Your objective
Lay out the text in the data below as a Markdown table with two columns, Row and Line, numbering each line in order and skipping blank lines. Leave the pictures out.

(Input material begins)

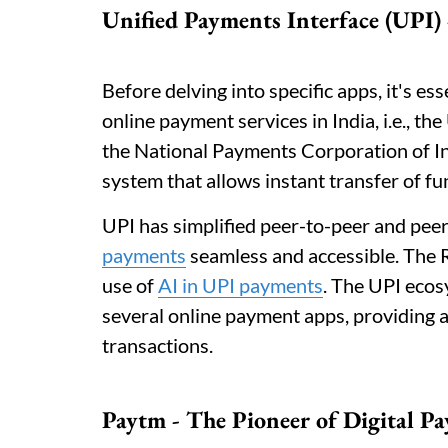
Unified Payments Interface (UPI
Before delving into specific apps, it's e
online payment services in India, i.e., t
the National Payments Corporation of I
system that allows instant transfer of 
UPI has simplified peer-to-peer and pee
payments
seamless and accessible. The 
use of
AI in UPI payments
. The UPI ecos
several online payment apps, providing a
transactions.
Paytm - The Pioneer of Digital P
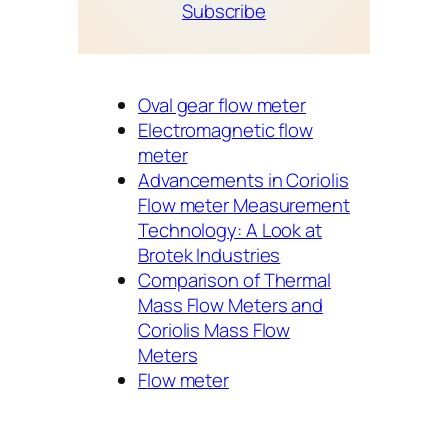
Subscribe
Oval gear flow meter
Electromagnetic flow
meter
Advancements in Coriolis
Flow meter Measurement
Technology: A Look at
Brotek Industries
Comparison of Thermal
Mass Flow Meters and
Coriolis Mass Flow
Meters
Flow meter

(Input material ends)

Problem solution
| Row | Line |
|---|---|
| 1 | Unified Payments Interface (UPI |
| 2 | Before delving into specific apps, it's e |
| 3 | online payment services in India, i.e., t |
| 4 | the National Payments Corporation of I |
| 5 | system that allows instant transfer of  |
| 6 | UPI has simplified peer-to-peer and pee |
| 7 | payments |
| 8 | seamless and accessible. The  |
| 9 | use of |
| 10 | AI in UPI payments |
| 11 | . The UPI ecos |
| 12 | several online payment apps, providing a |
| 13 | transactions. |
| 14 | Paytm - The Pioneer of Digital P |
| 15 | Subscribe |
| 16 | Oval gear flow meter |
| 17 | Electromagnetic flow |
| 18 | meter |
| 19 | Advancements in Coriolis |
| 20 | Flow meter Measurement |
| 21 | Technology: A Look at |
| 22 | Brotek Industries |
| 23 | Comparison of Thermal |
| 24 | Mass Flow Meters and |
| 25 | Coriolis Mass Flow |
| 26 | Meters |
| 27 | Flow meter |